Me, myself and i

Sometimes the simplest of concepts are the hardest to acquire. It’d be quite naïve of me to assume all concepts are easy to grasp in just a small amount of time, some take years. However, I can genuinely say that I never thought self-love would be one of the long-term concepts. 

             When we are young we are so content with ourselves. I believe the only thing in question is possibly our sneaker choices but that was about the highest of stakes. There was no pressure to be or not be a type of person or look a certain way. Suddenly, were not so young anymore and we are hit with countless expectations that we are expected to meet. Be the perfect height, the preferred body size, maintain perfect skin and the list just goes on. It is exhausting. Honestly, it seems counter intuitive to me that when we get older that is the time that we are finding ourselves and growing into who we want to be except we are supposed to simultaneously fit into all of these categories for social validation limiting that growth process. As opposed to discovering new things we love about ourselves we are actually just creating new insecurities we never knew we had. 

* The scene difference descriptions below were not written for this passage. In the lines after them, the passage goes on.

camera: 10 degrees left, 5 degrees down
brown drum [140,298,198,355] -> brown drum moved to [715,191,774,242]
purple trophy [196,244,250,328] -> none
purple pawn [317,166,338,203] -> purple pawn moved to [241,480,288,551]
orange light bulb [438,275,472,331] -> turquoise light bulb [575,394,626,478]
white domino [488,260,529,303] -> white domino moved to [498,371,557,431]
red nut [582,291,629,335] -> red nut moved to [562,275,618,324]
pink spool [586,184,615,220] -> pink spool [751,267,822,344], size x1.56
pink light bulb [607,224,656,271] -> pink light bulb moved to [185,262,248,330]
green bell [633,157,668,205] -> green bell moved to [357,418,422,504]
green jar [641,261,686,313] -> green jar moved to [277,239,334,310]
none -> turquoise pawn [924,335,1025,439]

             In today’s time the struggle to love ourselves is extremely prevalent. The majority of us have some source of social media that is constantly exposing us to highly unrealistic notions of what we are supposed to look like. I personally have started to dislike going on my social media anymore because one way or another it makes me feel poorly about myself. The worst part about that is I am not even 100% sure what I am comparing myself to is real or not. I cannot express this enough, not everything you see on the internet is the true reality, it is a façade of editing and filters. That is not to say it is not okay to edit your pictures because it absolutely is if it makes you feel better about posting it. I love putting filters on my photos, whitening my teeth, and smoothing my skin. But I say all of this because you should never compare yourself to what you see on social media because it is fixed the way the creator feels most comfortable, hiding their insecurities. 

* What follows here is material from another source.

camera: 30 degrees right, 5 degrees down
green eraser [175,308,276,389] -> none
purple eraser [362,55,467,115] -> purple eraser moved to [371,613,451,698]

  Girls and guys should be able to go on social media and support others and how they look without disliking or tearing themselves down because of it. Sometimes I will see a beautiful girl with bright blue eyes or with a super skinny and long torso and absolutely loathe my brown eyes and short torso. That is such an unhealthy mentality to have. I was not born tall or with light eyes therefore, I need to embrace what I do have. I have learned to love my eyes and my curly hair and am slowly becoming confident in my body for what it is. Self-love is not simple by any means, but I can assure you it is worth the journey. 

    My personal journey to loving myself really began my first year of elementary school. My dad gave me the name of Sixx which while it is totally rad it was a very easy target for other kids to pick on me. I’d be lying if I said I haven’t received snarky or back handed comments towards my name, but it just never really bothered me. I was raised to love being different and to stand out and I felt like my name was something I needed to live up to. If I were to put all the negative comments about my name next to the positive ones, the positive ones would wipe out the negative ones in a landslide. Now being 19 years old and looking back, my name has done absolute wonders for me and did exactly what my dad intended it to. It made people remember me. However, had I not embraced my name whole heartedly I don’t think it would have had quite the same effect. I did not allow it to be a threat to me. In the same time period, from about 6 years old to 12 years old my hair was always dyed a vibrant color. Every color you can think of I’ve had in my hair. Again, by doing this I was most definitely leaving myself vulnerable to be picked on throughout school, but I felt like myself when my hair was colorful. It made me feel confident and unique, I didn’t want to look like everyone else. I believe that it was very clear to my peers that I was comfortable in my own skin and happy with myself therefore, what was there to pick on? My name is Sixx Orange and I have bright rainbow hair, like it or not I think people had to give me props for having the guts to carry myself through a public school like that. 

    At the end of the day, you’re not going to be everyone’s taste. Not everyone is going like how you dress or do your makeup. Criticism is a part of life. That being said, the only opinions regarding yourself that matters are your own. No one is ever going to be able to love you to the amount that you can love yourself. You by no means have to meet the expectations of anyone else and anyone who makes you feel insecure about yourself is solely projecting their own insecurities onto you. The sooner you figure that out and recognize how to embrace yourself, the sooner you will be happy and comfortable in your own skin regardless of others. There is only one you in this world which means it is your responsibility to leave a mark and be remembered as the best, most loved version of yourself.